Exercise aim> Check each line of the records for "gegen"; collect those that have it.

Supplied entries>
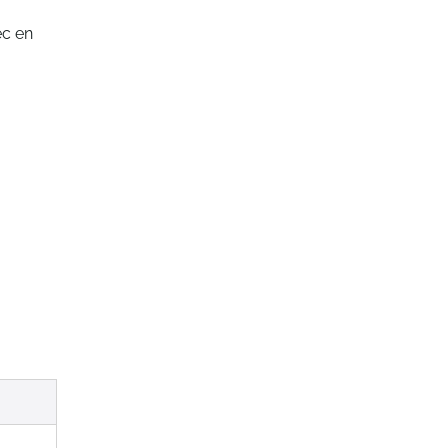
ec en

==

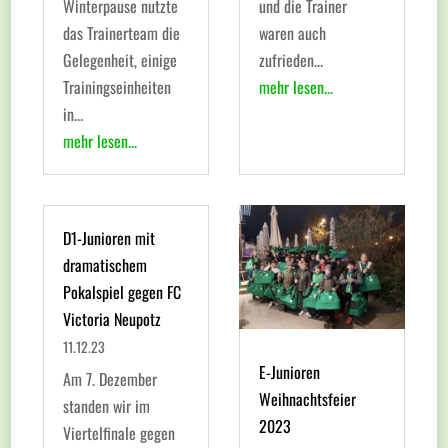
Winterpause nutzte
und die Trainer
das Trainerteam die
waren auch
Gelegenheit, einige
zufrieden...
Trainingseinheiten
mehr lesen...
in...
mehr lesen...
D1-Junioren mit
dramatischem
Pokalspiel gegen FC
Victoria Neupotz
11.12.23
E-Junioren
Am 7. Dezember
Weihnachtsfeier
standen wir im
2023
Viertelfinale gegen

Your solution>
Pokalspiel gegen FC
Viertelfinale gegen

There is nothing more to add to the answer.